A TV por assinatura começou de uma forma um tanto claudicante devido, principalmente, à falta de regulamentação apropriada e ao descontrole das operações pioneiras. Nos últimos anos, entretanto, ela tem crescido de forma extraordinária, já superando a marca de 10 milhões de usuários. As recentes operações de Direct to Home (DTH) lançadas por operadoras de telefonia fixa e longa distância vieram esquentar o mercado. Essa modalidade, em que o sinal é transmitido por satélite, é a maior responsável pelo grande crescimento do setor. Acredito que, embora o alto nível técnico alcançado pelas transmissões das TVs abertas, ainda há muito espaço para o desenvolvimento de conteúdos para TV paga, principalmente se considerarmos o conceito de mobilidade para esse tipo de conteúdo, que ainda está incipiente em nosso país. E isso será muito bom para todos os competidores.

Por que o senhor considera incipiente o conceito de mobilidade para conteúdos de TV paga aqui no Brasil?
Quando chamo de incipiente não estou me referindo absolutamente à criatividade dos produtores de conteúdo. A disponibilidade de conteúdo para artefatos móveis não parece ser um problema. Mas, e o modelo de negócio? Ainda não se sabe como ganhar dinheiro com isso, pelo menos para pagar os custos, se esse não for o objetivo principal da empresa. Quem vai pagar com satisfação para ver um jogo, um filme ou uma novela numa tela de dimensões reduzidas? Ou isso poderá ser oferecido gratuitamente, como bônus? No Japão as pessoas usam o celular para vídeo games, no trem, indo para o trabalho. Será que isso também vai se repetir na sociedade brasileira? Ou haverá outra escolha inédita, que estimulará a utilização maciça dos artefatos móveis?

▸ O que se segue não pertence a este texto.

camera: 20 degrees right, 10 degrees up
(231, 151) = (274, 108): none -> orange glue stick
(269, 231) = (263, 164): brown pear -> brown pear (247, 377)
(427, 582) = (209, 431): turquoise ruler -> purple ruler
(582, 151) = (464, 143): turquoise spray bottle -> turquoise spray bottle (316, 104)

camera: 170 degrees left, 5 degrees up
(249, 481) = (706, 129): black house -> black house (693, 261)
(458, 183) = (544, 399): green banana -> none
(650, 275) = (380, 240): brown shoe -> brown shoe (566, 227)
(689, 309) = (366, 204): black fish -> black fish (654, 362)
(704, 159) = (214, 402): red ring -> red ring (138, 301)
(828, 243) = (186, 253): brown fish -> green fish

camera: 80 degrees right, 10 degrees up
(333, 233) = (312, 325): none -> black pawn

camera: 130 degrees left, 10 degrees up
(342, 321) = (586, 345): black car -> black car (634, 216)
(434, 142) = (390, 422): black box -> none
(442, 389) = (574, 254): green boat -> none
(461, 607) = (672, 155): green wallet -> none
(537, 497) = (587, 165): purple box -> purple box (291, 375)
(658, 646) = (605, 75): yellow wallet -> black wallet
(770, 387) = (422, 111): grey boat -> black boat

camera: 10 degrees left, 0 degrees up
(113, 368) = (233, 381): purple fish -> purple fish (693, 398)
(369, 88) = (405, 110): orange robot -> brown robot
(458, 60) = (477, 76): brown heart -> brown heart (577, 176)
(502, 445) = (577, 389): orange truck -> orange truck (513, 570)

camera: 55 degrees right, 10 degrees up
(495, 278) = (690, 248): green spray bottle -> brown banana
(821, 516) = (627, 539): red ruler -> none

Como o Brasil pode melhorar este cenário?
Enquanto não houver respostas concretas para as questões que mencionei, o cenário não vai se modificar. Entretanto, para não ficar em cima do muro em relação à pergunta eu diria que é preciso formular um modelo, perfeito ou não, e colocá-lo em prática. Se não estiver bom, que sejam feitas correções. Mas é preciso começar de alguma forma. Já se sabe que várias ideias estão em gestação. Será importante conhecê- las e avaliá-las.

Desde quando o senhor participa das atividades da SET?
Sou um dos fundadores da SET, mas devido ao tempo em que estive fora do país e o posterior envolvimento com a TV por Assinatura, fiquei afastado do dia a dia da Sociedade. Essa talvez seja a maior dificuldade que estou encontrando para poder colaborar melhor com os meus companheiros de diretoria. Com a ajuda e compreensão deles espero poder produzir o suficiente para justificar a confiança em mim depositada.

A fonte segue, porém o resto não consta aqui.